* [TASK DESCRIPTION]
Copy out the text of every item below word for word, leaving out the pictures.
*** DATASET EXTRACT ***
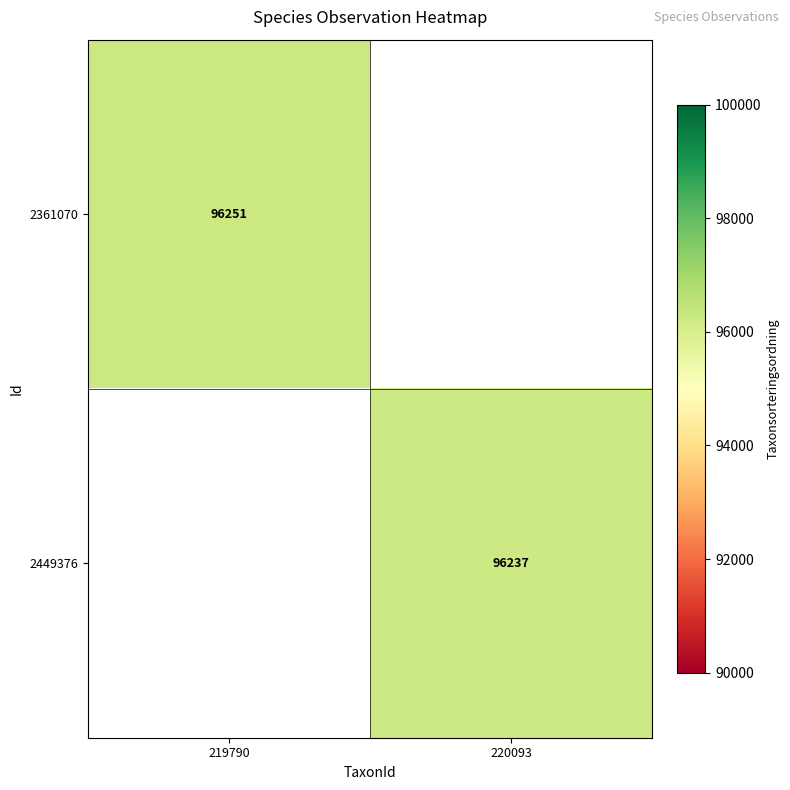

Is it true that 2449376 equals 96237 at 220093?

True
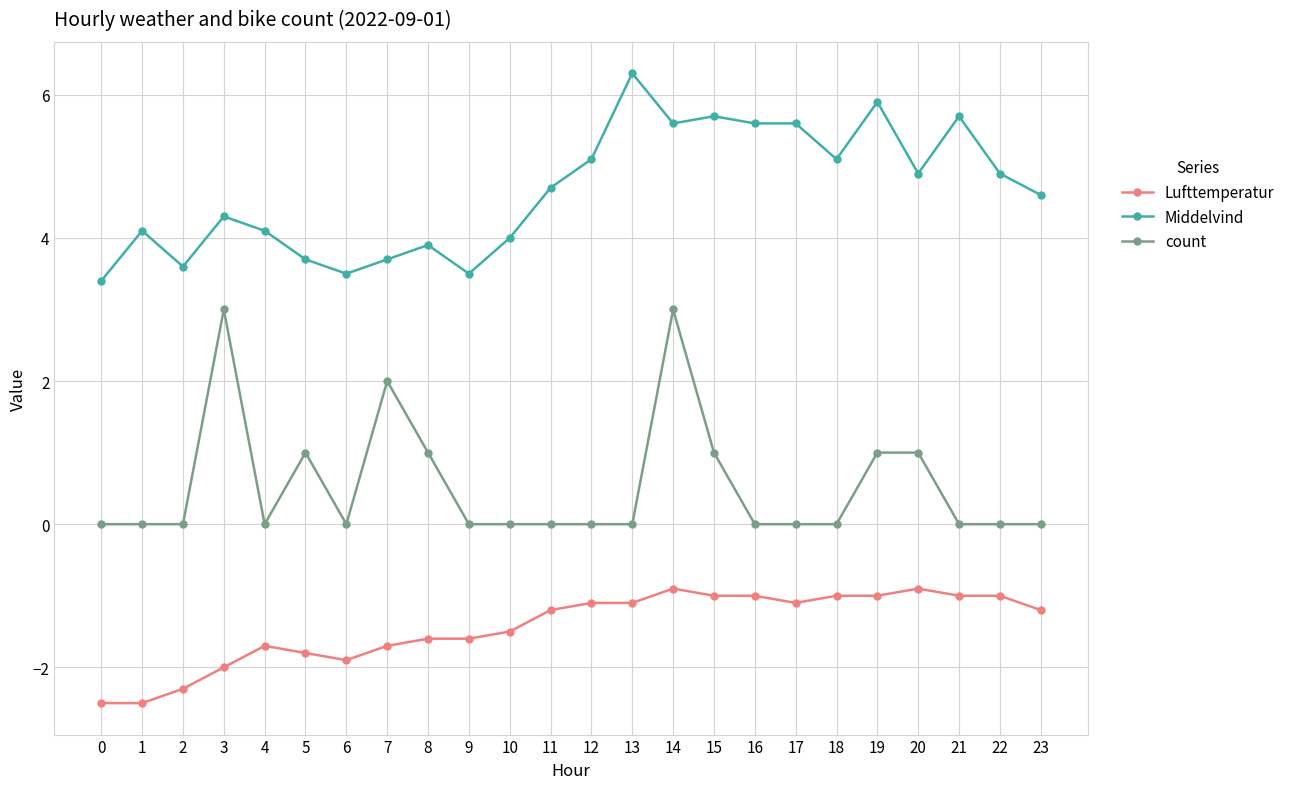

What is the spread (max minus min) of values at 6?

5.4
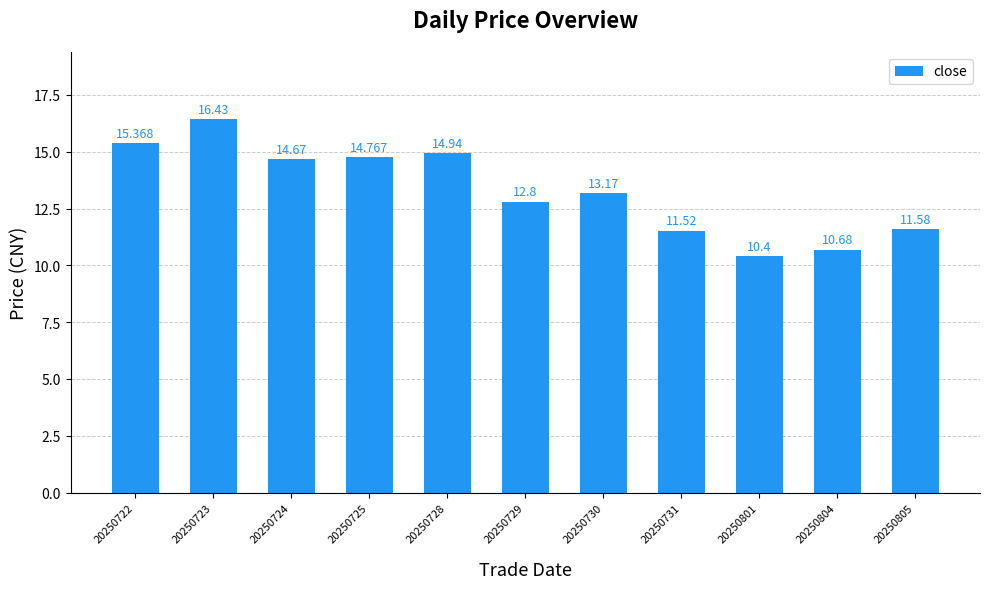

Is it true that the value at 20250731 is 15.9?

False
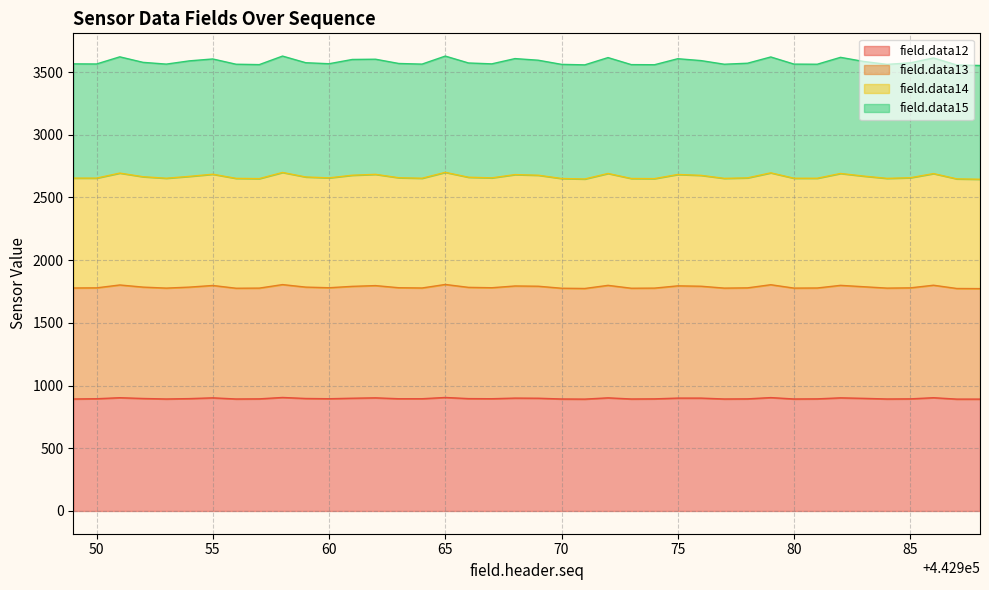

The field.data12 series shows 900 at 442976. True or false?

True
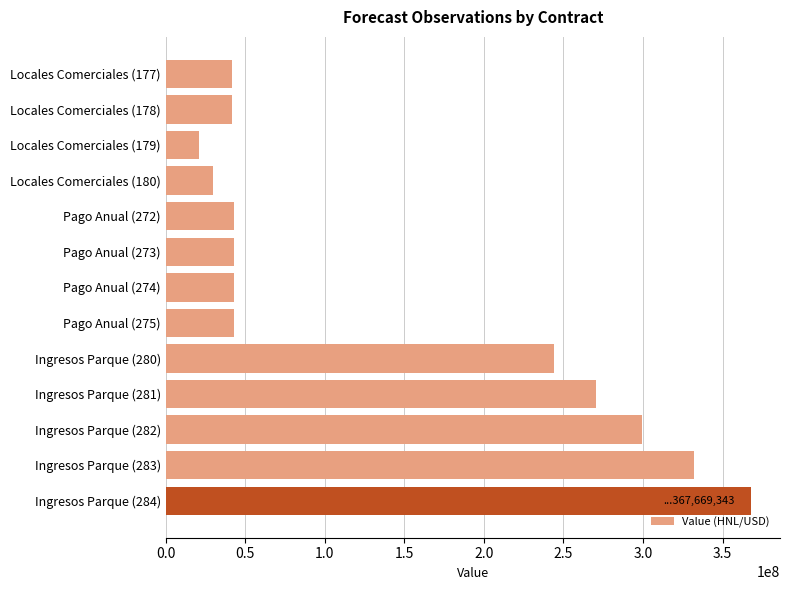

Which has a higher value, Locales Comerciales (178) or Ingresos Parque (282)?

Ingresos Parque (282)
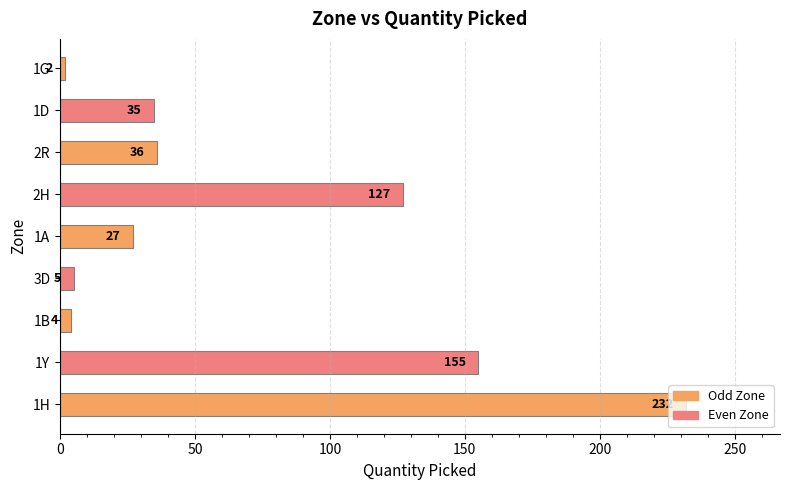

How many distinct data groups are displayed?

1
***
* [OUTPUT OF THE EXERCISE]
Is it true that 2449376 equals 96237 at 220093?

True

What is the spread (max minus min) of values at 6?

5.4

Is it true that the value at 20250731 is 15.9?

False

The field.data12 series shows 900 at 442976. True or false?

True

Which has a higher value, Locales Comerciales (178) or Ingresos Parque (282)?

Ingresos Parque (282)

How many distinct data groups are displayed?

1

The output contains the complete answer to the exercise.